The investigation arm of the Competition Commission of India (CCI) has held top leadership – chief executive officers or managing directors – of Holcim units ACC and Ambuja, market leader UltraTech Cement and 17 other companies such as Shree Cement and Dalmia Cement liable for antitrust violations.

The investigation report, issued last month and seen by Reuters, is the penultimate but most significant stage of the CCI probe that started in 2019. The report, which is not public, will now be reviewed by CCI’s top three officials who have powers to impose fines and will give companies a last chance to defend themselves.

Potentially, the cement giants could be fined millions of dollars. Together, the 20 companies control more than three-quarters of the over 500 million tonne installed cement capacity in India, the world’s second-largest producer after China.

The report said executives of the companies discussed coordinated price hikes in Zoom calls and in-person meetings at company guest houses, with some officials using personal mail to communicate with rivals. WhatsApp messaging was also extensively used.

One company official’s WhatsApp message cited in the report said a “forum” of companies had agreed to gradually raise cement prices in some regions by five rupees (nine Singapore cents) to 10 rupees.

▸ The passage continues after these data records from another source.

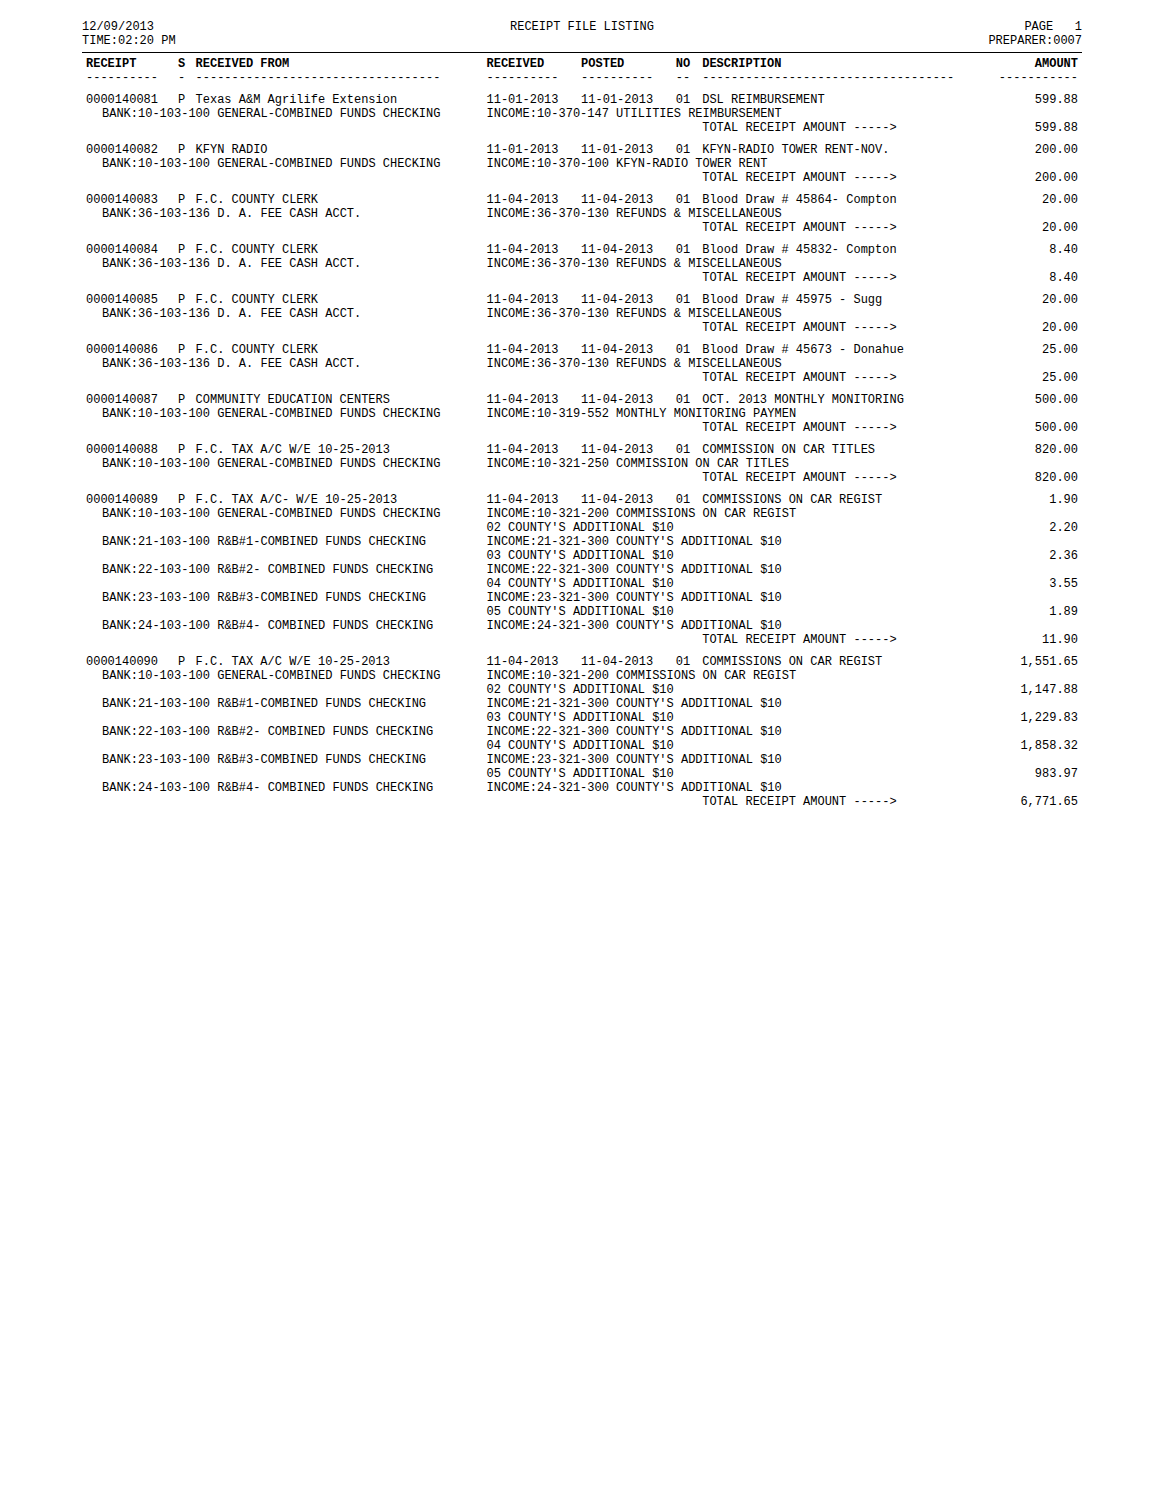12/09/2013
TIME:02:20 PM
RECEIPT FILE LISTING
PAGE 1
PREPARER:0007
| RECEIPT | S | RECEIVED FROM | RECEIVED | POSTED | NO | DESCRIPTION | AMOUNT |
| --- | --- | --- | --- | --- | --- | --- | --- |
| ---------- | - | ---------------------------------- | ---------- | ---------- | -- | ----------------------------------- | ----------- |
| 0000140081 | P | Texas A&M Agrilife Extension | 11-01-2013 | 11-01-2013 | 01 | DSL REIMBURSEMENT | 599.88 |
| BANK:10-103-100 GENERAL-COMBINED FUNDS CHECKING | INCOME:10-370-147 UTILITIES REIMBURSEMENT | |
| | TOTAL RECEIPT AMOUNT -----> | 599.88 |
| 0000140082 | P | KFYN RADIO | 11-01-2013 | 11-01-2013 | 01 | KFYN-RADIO TOWER RENT-NOV. | 200.00 |
| BANK:10-103-100 GENERAL-COMBINED FUNDS CHECKING | INCOME:10-370-100 KFYN-RADIO TOWER RENT | |
| | TOTAL RECEIPT AMOUNT -----> | 200.00 |
| 0000140083 | P | F.C. COUNTY CLERK | 11-04-2013 | 11-04-2013 | 01 | Blood Draw # 45864- Compton | 20.00 |
| BANK:36-103-136 D. A. FEE CASH ACCT. | INCOME:36-370-130 REFUNDS & MISCELLANEOUS | |
| | TOTAL RECEIPT AMOUNT -----> | 20.00 |
| 0000140084 | P | F.C. COUNTY CLERK | 11-04-2013 | 11-04-2013 | 01 | Blood Draw # 45832- Compton | 8.40 |
| BANK:36-103-136 D. A. FEE CASH ACCT. | INCOME:36-370-130 REFUNDS & MISCELLANEOUS | |
| | TOTAL RECEIPT AMOUNT -----> | 8.40 |
| 0000140085 | P | F.C. COUNTY CLERK | 11-04-2013 | 11-04-2013 | 01 | Blood Draw # 45975 - Sugg | 20.00 |
| BANK:36-103-136 D. A. FEE CASH ACCT. | INCOME:36-370-130 REFUNDS & MISCELLANEOUS | |
| | TOTAL RECEIPT AMOUNT -----> | 20.00 |
| 0000140086 | P | F.C. COUNTY CLERK | 11-04-2013 | 11-04-2013 | 01 | Blood Draw # 45673 - Donahue | 25.00 |
| BANK:36-103-136 D. A. FEE CASH ACCT. | INCOME:36-370-130 REFUNDS & MISCELLANEOUS | |
| | TOTAL RECEIPT AMOUNT -----> | 25.00 |
| 0000140087 | P | COMMUNITY EDUCATION CENTERS | 11-04-2013 | 11-04-2013 | 01 | OCT. 2013 MONTHLY MONITORING | 500.00 |
| BANK:10-103-100 GENERAL-COMBINED FUNDS CHECKING | INCOME:10-319-552 MONTHLY MONITORING PAYMEN | |
| | TOTAL RECEIPT AMOUNT -----> | 500.00 |
| 0000140088 | P | F.C. TAX A/C W/E 10-25-2013 | 11-04-2013 | 11-04-2013 | 01 | COMMISSION ON CAR TITLES | 820.00 |
| BANK:10-103-100 GENERAL-COMBINED FUNDS CHECKING | INCOME:10-321-250 COMMISSION ON CAR TITLES | |
| | TOTAL RECEIPT AMOUNT -----> | 820.00 |
| 0000140089 | P | F.C. TAX A/C- W/E 10-25-2013 | 11-04-2013 | 11-04-2013 | 01 | COMMISSIONS ON CAR REGIST | 1.90 |
| BANK:10-103-100 GENERAL-COMBINED FUNDS CHECKING | INCOME:10-321-200 COMMISSIONS ON CAR REGIST | |
| | 02 COUNTY'S ADDITIONAL $10 | | 2.20 |
| BANK:21-103-100 R&B#1-COMBINED FUNDS CHECKING | INCOME:21-321-300 COUNTY'S ADDITIONAL $10 | |
| | 03 COUNTY'S ADDITIONAL $10 | | 2.36 |
| BANK:22-103-100 R&B#2- COMBINED FUNDS CHECKING | INCOME:22-321-300 COUNTY'S ADDITIONAL $10 | |
| | 04 COUNTY'S ADDITIONAL $10 | | 3.55 |
| BANK:23-103-100 R&B#3-COMBINED FUNDS CHECKING | INCOME:23-321-300 COUNTY'S ADDITIONAL $10 | |
| | 05 COUNTY'S ADDITIONAL $10 | | 1.89 |
| BANK:24-103-100 R&B#4- COMBINED FUNDS CHECKING | INCOME:24-321-300 COUNTY'S ADDITIONAL $10 | |
| | TOTAL RECEIPT AMOUNT -----> | 11.90 |
| 0000140090 | P | F.C. TAX A/C W/E 10-25-2013 | 11-04-2013 | 11-04-2013 | 01 | COMMISSIONS ON CAR REGIST | 1,551.65 |
| BANK:10-103-100 GENERAL-COMBINED FUNDS CHECKING | INCOME:10-321-200 COMMISSIONS ON CAR REGIST | |
| | 02 COUNTY'S ADDITIONAL $10 | | 1,147.88 |
| BANK:21-103-100 R&B#1-COMBINED FUNDS CHECKING | INCOME:21-321-300 COUNTY'S ADDITIONAL $10 | |
| | 03 COUNTY'S ADDITIONAL $10 | | 1,229.83 |
| BANK:22-103-100 R&B#2- COMBINED FUNDS CHECKING | INCOME:22-321-300 COUNTY'S ADDITIONAL $10 | |
| | 04 COUNTY'S ADDITIONAL $10 | | 1,858.32 |
| BANK:23-103-100 R&B#3-COMBINED FUNDS CHECKING | INCOME:23-321-300 COUNTY'S ADDITIONAL $10 | |
| | 05 COUNTY'S ADDITIONAL $10 | | 983.97 |
| BANK:24-103-100 R&B#4- COMBINED FUNDS CHECKING | INCOME:24-321-300 COUNTY'S ADDITIONAL $10 | |
| | TOTAL RECEIPT AMOUNT -----> | 6,771.65 |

Senior executives, including from Holcim’s ACC and UltraTech Cement, were assigned as the “coordinator” for various states.

“Price will go up in each week by equal amount,” the message said.

The message did not give details but typically, cement is sold in 50kg bags to retail consumers, and the cost is between 350 rupees and 450 rupees per bag depending on the location and grade of cement.

CCI did not respond to a request for comment.

Holcim said in a statement that “the Indian companies are managing this matter responsibly and we expect them to continue to do so accordingly.” ACC, Ambuja and UltraTech Cement declined to comment, while Shree Cement and Dalmia Cement did not respond.

India’s Adani Group, which entered into a proposed US$10.5 billion (S$13.7 billion) deal with Holcim in May to acquire its India businesses, also did not respond.

Cement production is a lucrative business in India’s booming economy, with high demand especially from rural housing and infrastructure companies.

An official at the Pavers and Blocks Manufacturers Association, whose members sell concrete paving blocks, told Reuters that price hikes by cement companies in recent years were coordinated, leaving no scope for cutting costs by switching suppliers.

“We sometimes pass the higher cost to consumers,” said the official, who declined to be named since he does business with the cement companies amounting to 50,000 bags a month and was concerned about reprisals.

Overall, the CCI investigation report concluded that the cement companies colluded in 13 states in eastern and southern India, with more than 50 industry executives involved in “cartelisation” activities in an “extremely organised manner”.